| Extract |
[Start]

Nissan Leaf Review

Find out more about the Nissan Leaf in the latest Review

  • Pros
  • Low running costs
  • Surprisingly practical
  • Refined styling
  • Cons
  • Relatively expensive to purchase
  • Electric range won't suit high-mileage drivers
  • Interior lacks flair
  • MPG
    0 - 0
  • CO2
    0 - 0 g/km
Model Review

The Nissan Leaf was first introduced in 2011, and somewhat broke the mould when it came to electric cars. For the first time, drivers were offered a car that required no fuel, very little in terms of maintenance costs and yet could still be used every day.

One of the biggest positives that came with the Nissan Leaf when it was first released was the styling. Whereas other alternatively fuelled cars featured wild, edgy looks, the Leaf was more conservative – and was therefore quickly accepted by other motorists as another everyday car, rather than something completely different.

Since then, the Leaf has been refined and improved. A larger capacity battery has since been added too, offering greater range than before. A new version is due imminently, offering even more in terms of all-electric performance.

Latest model

The latest model of Leaf is offered with two different battery packs – 24kWh and 30kWh – but utilise the same electric motor. Each battery offers different ranges, with 24kWh Leafs able to travel a claimed 124 miles, and the larger 30kWh around 155 miles. However, in everyday driving it’s unlikely that you’ll see these figures.

Of course, the next-generation Leaf also needs mentioning. Though yet to go on sale, Nissan has already released some details. We already know that it uses a larger 40kWh battery, which should allow it to travel up to 235 miles on a single charge. It also features the very latest in autonomous technology, and will take over control of the steering, accelerator and brakes during motorway driving, stop-start traffic or when parallel parking.

This next-generation Leaf is available to order now - priced from £26,490 - and deliveries are expected to commence in the early part of 2018.


Value for money

In terms of compact hatchbacks, the Leaf is quite expensive. Prices start at £16,680, but this low entry cost is generated thanks to a battery leasing option offered by Nissan on the 24kWh pack. If you’d rather pay for the battery as part of the car, this price rises to £21,680.

That said, base specification Visia cars get a good degree of equipment as standard. There’s Bluetooth connectivity for quicker smartphone integration, as well as steering wheel audio controls and a CD player. Air conditioning still comes as standard too, along with front and rear electric windows and body-coloured door mirrors.

Rise up to top-spec Tekna grade and the list of standard equipment increases considerably. Now, you’ll find leather upholstery on the seats – the front two of which are now heated, along with the steering wheel and door mirrors. A neat addition is a 360-degree around view monitor, which gives a complete display of the area around the car on the Leaf’s infotainment system, making parking and positioning the car a little easier.

Because of its popularity, there’s a good amount of second-hand Leafs to choose from. Models can be had for as little as £6,500 – representing a bit of a bargain if you consider the lack of vehicle tax and the low running costs. An example we found had just 18,000 miles on the clock, and was a 2014 Visia specification car – meaning you still get plenty of standard equipment despite the lower price tag. If you were looking for a more luxuries, then we found a Acenta trim car with 38,200 miles on the clock for £9,200.

[End]

| To do |
A – Please decide whether each of these statements agrees with the Nissan Leaf review: (i) the 30kWh Leaf can travel a claimed distance of around 155 miles; (ii) base Visia cars come without air conditioning; (iii) the next-generation Leaf uses a 40kWh battery. Answer yes or no for each and quote the review's deciding words.
B – Write the next part of the Nissan Leaf review, starting after its final sentence about the Acenta trim car.

(Extracted data entries)
[Start]

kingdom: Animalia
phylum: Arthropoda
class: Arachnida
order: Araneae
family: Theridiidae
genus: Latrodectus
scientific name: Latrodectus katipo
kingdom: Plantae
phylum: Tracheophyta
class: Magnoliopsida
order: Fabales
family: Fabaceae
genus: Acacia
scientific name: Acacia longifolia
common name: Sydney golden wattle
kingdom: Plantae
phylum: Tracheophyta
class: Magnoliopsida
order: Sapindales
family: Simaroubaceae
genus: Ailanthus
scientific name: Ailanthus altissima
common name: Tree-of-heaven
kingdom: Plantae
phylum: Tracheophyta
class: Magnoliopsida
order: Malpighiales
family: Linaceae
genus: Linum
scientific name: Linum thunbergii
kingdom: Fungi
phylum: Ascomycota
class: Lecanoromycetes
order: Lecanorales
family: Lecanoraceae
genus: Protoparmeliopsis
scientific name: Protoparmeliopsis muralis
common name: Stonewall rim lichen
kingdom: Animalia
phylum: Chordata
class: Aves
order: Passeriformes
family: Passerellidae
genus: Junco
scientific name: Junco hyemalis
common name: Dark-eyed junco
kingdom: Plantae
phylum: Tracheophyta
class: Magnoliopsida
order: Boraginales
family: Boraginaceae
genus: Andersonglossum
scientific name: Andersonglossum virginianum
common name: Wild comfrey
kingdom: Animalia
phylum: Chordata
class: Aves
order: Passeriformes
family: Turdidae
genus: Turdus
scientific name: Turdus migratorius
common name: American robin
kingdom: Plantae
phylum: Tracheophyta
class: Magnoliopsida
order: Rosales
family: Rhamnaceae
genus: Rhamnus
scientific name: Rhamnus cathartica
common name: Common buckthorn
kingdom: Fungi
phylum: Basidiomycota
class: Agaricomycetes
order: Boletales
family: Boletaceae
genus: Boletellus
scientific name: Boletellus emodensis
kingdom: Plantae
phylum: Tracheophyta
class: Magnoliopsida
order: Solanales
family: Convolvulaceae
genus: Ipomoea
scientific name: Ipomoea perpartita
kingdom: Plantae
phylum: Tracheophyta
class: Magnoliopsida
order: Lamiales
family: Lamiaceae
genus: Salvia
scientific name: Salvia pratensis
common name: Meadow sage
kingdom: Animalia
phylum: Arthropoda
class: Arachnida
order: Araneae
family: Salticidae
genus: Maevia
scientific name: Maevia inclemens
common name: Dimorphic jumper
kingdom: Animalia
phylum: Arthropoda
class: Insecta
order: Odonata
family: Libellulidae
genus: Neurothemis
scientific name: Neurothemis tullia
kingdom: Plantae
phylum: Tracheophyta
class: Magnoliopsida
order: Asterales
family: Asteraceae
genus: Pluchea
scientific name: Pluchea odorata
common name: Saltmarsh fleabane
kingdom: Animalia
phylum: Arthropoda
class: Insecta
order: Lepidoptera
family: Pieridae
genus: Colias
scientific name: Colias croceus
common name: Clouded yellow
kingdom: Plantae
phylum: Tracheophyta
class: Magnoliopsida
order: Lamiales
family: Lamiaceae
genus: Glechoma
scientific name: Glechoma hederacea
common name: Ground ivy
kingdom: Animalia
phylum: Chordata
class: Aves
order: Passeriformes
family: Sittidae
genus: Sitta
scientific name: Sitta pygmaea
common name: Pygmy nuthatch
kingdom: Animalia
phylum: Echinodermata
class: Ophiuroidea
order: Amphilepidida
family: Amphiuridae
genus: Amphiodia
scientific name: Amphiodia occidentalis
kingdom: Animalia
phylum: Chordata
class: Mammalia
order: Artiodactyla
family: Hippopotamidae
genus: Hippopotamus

[End]

| Exercise results |
A –
(i) Yes: "the larger 30kWh around 155 miles"
(ii) No: "Air conditioning still comes as standard too"
(iii) Yes: "We already know that it uses a larger 40kWh battery"

B –
When buying used, ensure that you check whether or not the battery has been bought outright or has a leasing deal upon it.

Looks and image

The Leaf’s design has remained rather more subdued than other electric cars on sale in the UK today. That’s no bad thing, it just means that it doesn’t stand out quite as much as rivals such as the BMW i3 and Hyundai Ioniq. It’s still an up-to-date design, with even earlier models still looking relatively undated. The interior is somewhat of a mixed-bag – the general fit-and-finish is of a good standard, but there are some harder plastics used throughout that lower the overall feel of the cabin. The seating position is also quite high, which will suit some drivers who prefer to have a slightly elevated view of the road ahead, but will alienate those who like to sit a little lower.

The overall look of the cabin isn’t bad, however, and will be familiar to those who drive any current-generation Nissan. The shiny plastic used around the switchgear and infotainment system does help lift the overall look of the cabin, but it’s prone to showing up fingerprints. As we mentioned, the new Leaf will be arriving soon – and this car’s cabin represents quite a large leap forward in terms of overall quality.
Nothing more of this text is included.